Since then EVGA has expanded its range of Core i7 motherboards starting with the E756 Micro ATX and moving up to the E757 X58 LE which is a Lite version of the E759 which in turn replaces the E758 X58 SLI we reviewed. The differences between the two models seem to be slight to non-existent. Next we have the E760 X58 SLI Classified and at the top of the tree you'll find the water cooled E769 Classified Hydro Copper with a list price of US $570.
Today we're reviewing the E760 X58 SLI Classified which is a Deluxe version of the X58 SLI. Where the E758/E759 has triple graphics slots you will find the E760 has four slots which means that the E760 supports Tri-SLI with the option of a fourth graphics card that is dedicated to PhysX.
It's worth pointing out that the X58 chipset isn't terribly sophisticated when it comes to PCI Express support so two graphics slots can each have 16 lanes of PCI Express 2.0 but three slots have a x16x8x8 configuration and four slots get eight lanes each.
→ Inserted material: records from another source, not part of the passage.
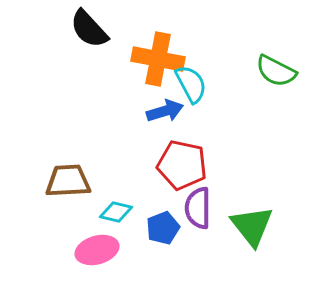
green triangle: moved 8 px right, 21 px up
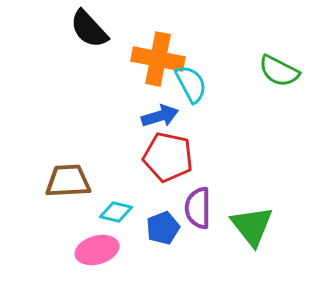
green semicircle: moved 3 px right
blue arrow: moved 5 px left, 5 px down
red pentagon: moved 14 px left, 8 px up
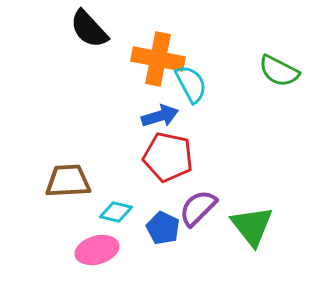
purple semicircle: rotated 45 degrees clockwise
blue pentagon: rotated 24 degrees counterclockwise
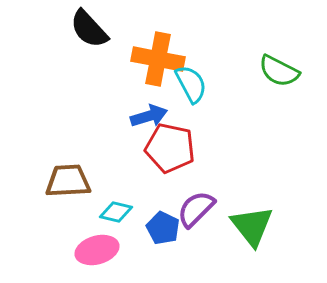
blue arrow: moved 11 px left
red pentagon: moved 2 px right, 9 px up
purple semicircle: moved 2 px left, 1 px down
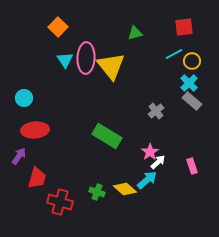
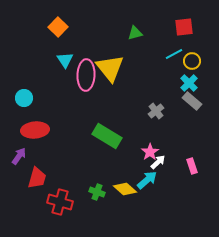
pink ellipse: moved 17 px down
yellow triangle: moved 1 px left, 2 px down
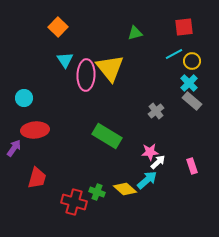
pink star: rotated 30 degrees clockwise
purple arrow: moved 5 px left, 8 px up
red cross: moved 14 px right
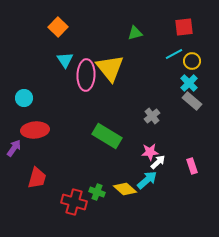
gray cross: moved 4 px left, 5 px down
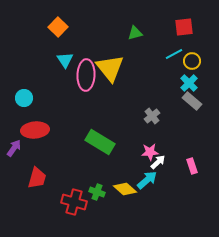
green rectangle: moved 7 px left, 6 px down
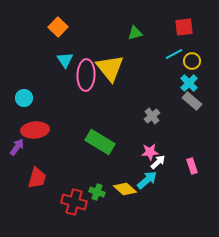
purple arrow: moved 3 px right, 1 px up
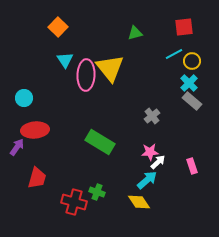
yellow diamond: moved 14 px right, 13 px down; rotated 15 degrees clockwise
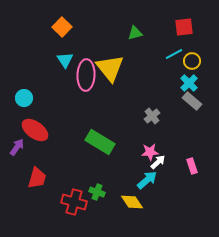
orange square: moved 4 px right
red ellipse: rotated 40 degrees clockwise
yellow diamond: moved 7 px left
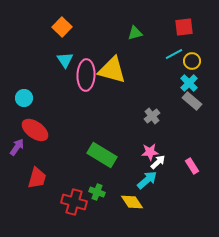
yellow triangle: moved 2 px right, 2 px down; rotated 36 degrees counterclockwise
green rectangle: moved 2 px right, 13 px down
pink rectangle: rotated 14 degrees counterclockwise
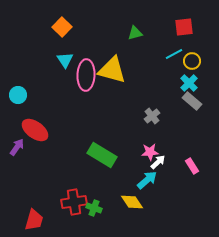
cyan circle: moved 6 px left, 3 px up
red trapezoid: moved 3 px left, 42 px down
green cross: moved 3 px left, 16 px down
red cross: rotated 25 degrees counterclockwise
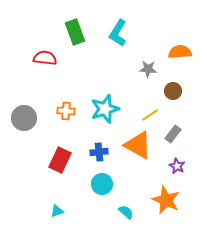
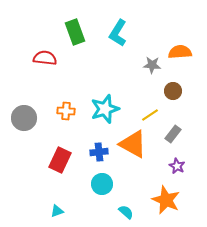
gray star: moved 4 px right, 4 px up
orange triangle: moved 5 px left, 1 px up
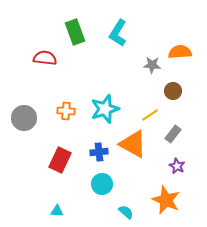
cyan triangle: rotated 24 degrees clockwise
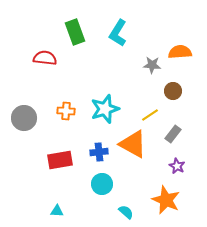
red rectangle: rotated 55 degrees clockwise
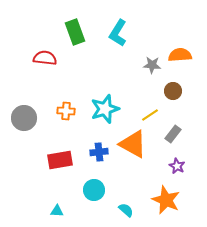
orange semicircle: moved 3 px down
cyan circle: moved 8 px left, 6 px down
cyan semicircle: moved 2 px up
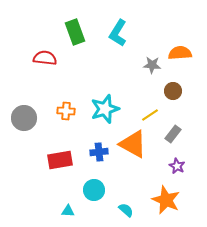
orange semicircle: moved 2 px up
cyan triangle: moved 11 px right
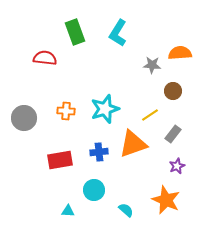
orange triangle: rotated 48 degrees counterclockwise
purple star: rotated 21 degrees clockwise
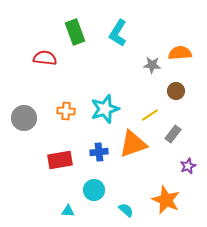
brown circle: moved 3 px right
purple star: moved 11 px right
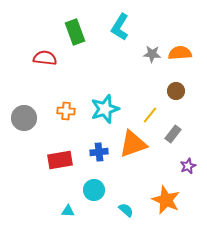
cyan L-shape: moved 2 px right, 6 px up
gray star: moved 11 px up
yellow line: rotated 18 degrees counterclockwise
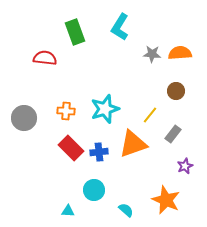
red rectangle: moved 11 px right, 12 px up; rotated 55 degrees clockwise
purple star: moved 3 px left
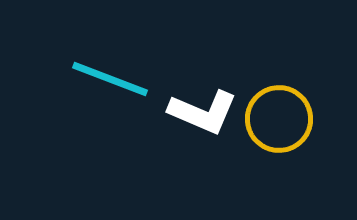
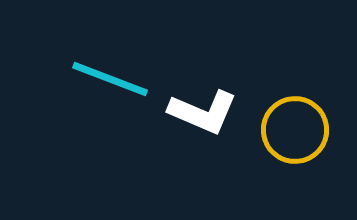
yellow circle: moved 16 px right, 11 px down
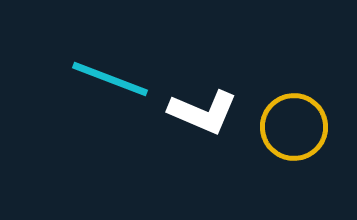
yellow circle: moved 1 px left, 3 px up
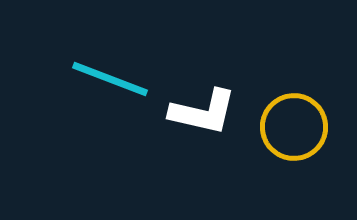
white L-shape: rotated 10 degrees counterclockwise
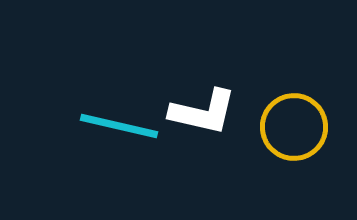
cyan line: moved 9 px right, 47 px down; rotated 8 degrees counterclockwise
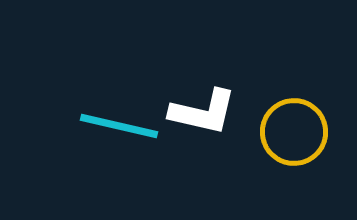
yellow circle: moved 5 px down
The E760 has been given a cosmetic makeover and looks quite striking compared to the E758/E759. The most dramatic change is the colour scheme which uses red and black to great effect. The memory slots alternate red and black, the four graphics slots are red, the PCI and PCI Express x11 slots are black, the six SATA connectors on the ICH10R Southbridge are black and the three SATA connectors on the two add-in JMicron controllers are red.
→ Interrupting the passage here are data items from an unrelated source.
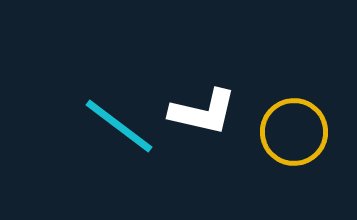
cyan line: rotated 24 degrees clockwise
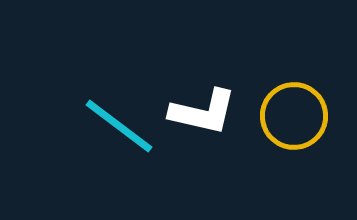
yellow circle: moved 16 px up
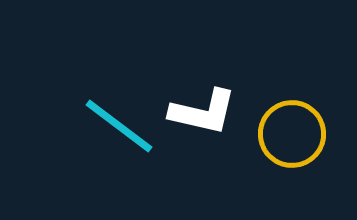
yellow circle: moved 2 px left, 18 px down
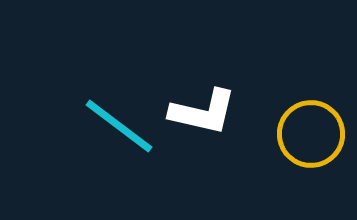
yellow circle: moved 19 px right
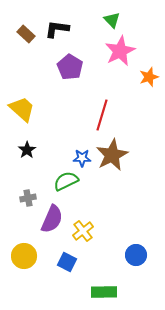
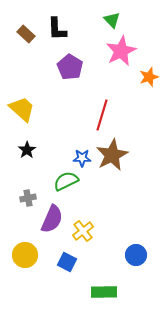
black L-shape: rotated 100 degrees counterclockwise
pink star: moved 1 px right
yellow circle: moved 1 px right, 1 px up
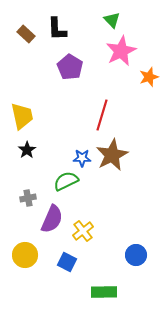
yellow trapezoid: moved 7 px down; rotated 36 degrees clockwise
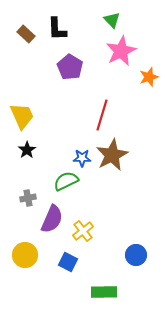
yellow trapezoid: rotated 12 degrees counterclockwise
blue square: moved 1 px right
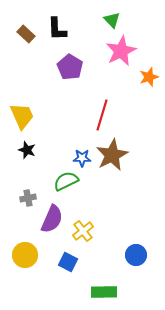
black star: rotated 18 degrees counterclockwise
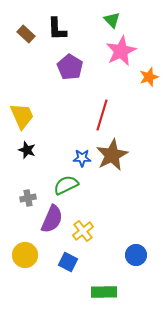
green semicircle: moved 4 px down
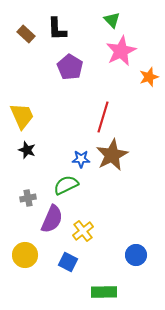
red line: moved 1 px right, 2 px down
blue star: moved 1 px left, 1 px down
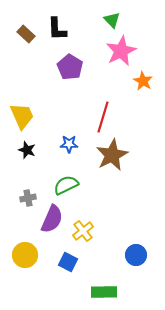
orange star: moved 6 px left, 4 px down; rotated 24 degrees counterclockwise
blue star: moved 12 px left, 15 px up
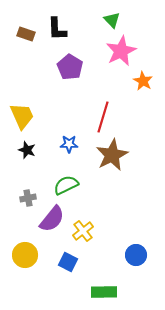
brown rectangle: rotated 24 degrees counterclockwise
purple semicircle: rotated 16 degrees clockwise
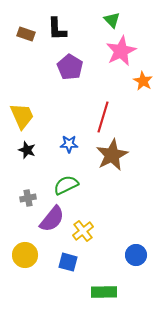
blue square: rotated 12 degrees counterclockwise
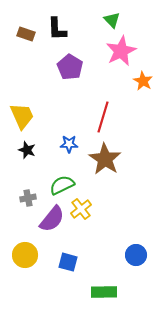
brown star: moved 7 px left, 4 px down; rotated 12 degrees counterclockwise
green semicircle: moved 4 px left
yellow cross: moved 2 px left, 22 px up
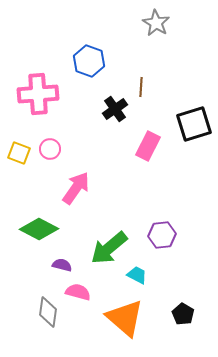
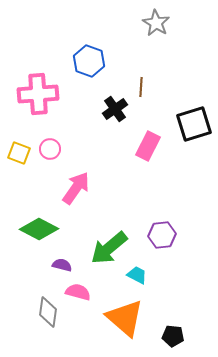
black pentagon: moved 10 px left, 22 px down; rotated 25 degrees counterclockwise
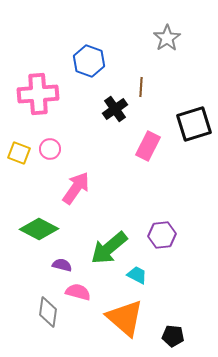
gray star: moved 11 px right, 15 px down; rotated 8 degrees clockwise
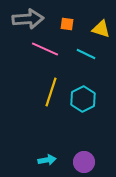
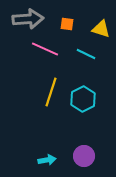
purple circle: moved 6 px up
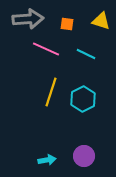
yellow triangle: moved 8 px up
pink line: moved 1 px right
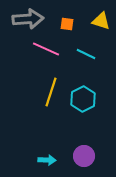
cyan arrow: rotated 12 degrees clockwise
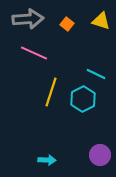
orange square: rotated 32 degrees clockwise
pink line: moved 12 px left, 4 px down
cyan line: moved 10 px right, 20 px down
purple circle: moved 16 px right, 1 px up
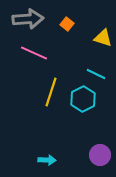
yellow triangle: moved 2 px right, 17 px down
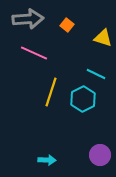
orange square: moved 1 px down
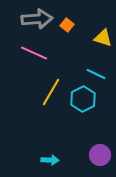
gray arrow: moved 9 px right
yellow line: rotated 12 degrees clockwise
cyan arrow: moved 3 px right
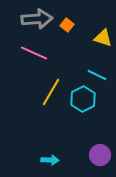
cyan line: moved 1 px right, 1 px down
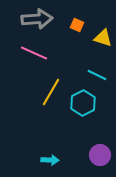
orange square: moved 10 px right; rotated 16 degrees counterclockwise
cyan hexagon: moved 4 px down
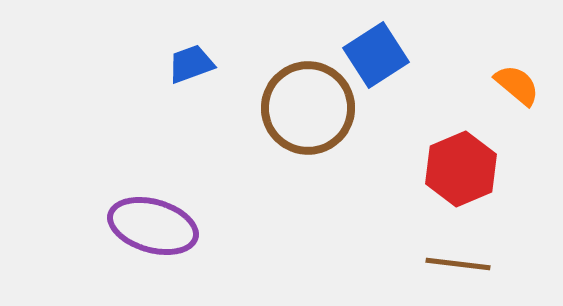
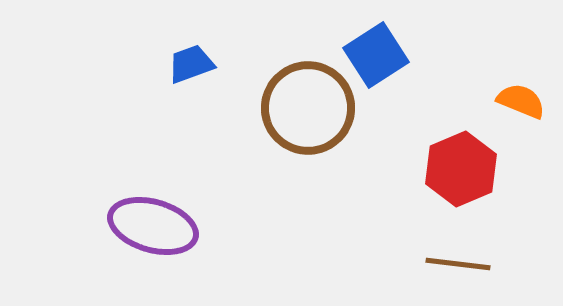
orange semicircle: moved 4 px right, 16 px down; rotated 18 degrees counterclockwise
Across the foot of the board the Power button is red and the Reset button is black, along with red USB headers for the four ports on the supplied bracket. There are eight USB ports on the I/O panel along with dual Gigabit LAN, one Firewire, an eSATA and full surround audio with optical and coaxial digital connections. You also get a Clear CMOS button on the I/O panel for when the overclocking going gets tough.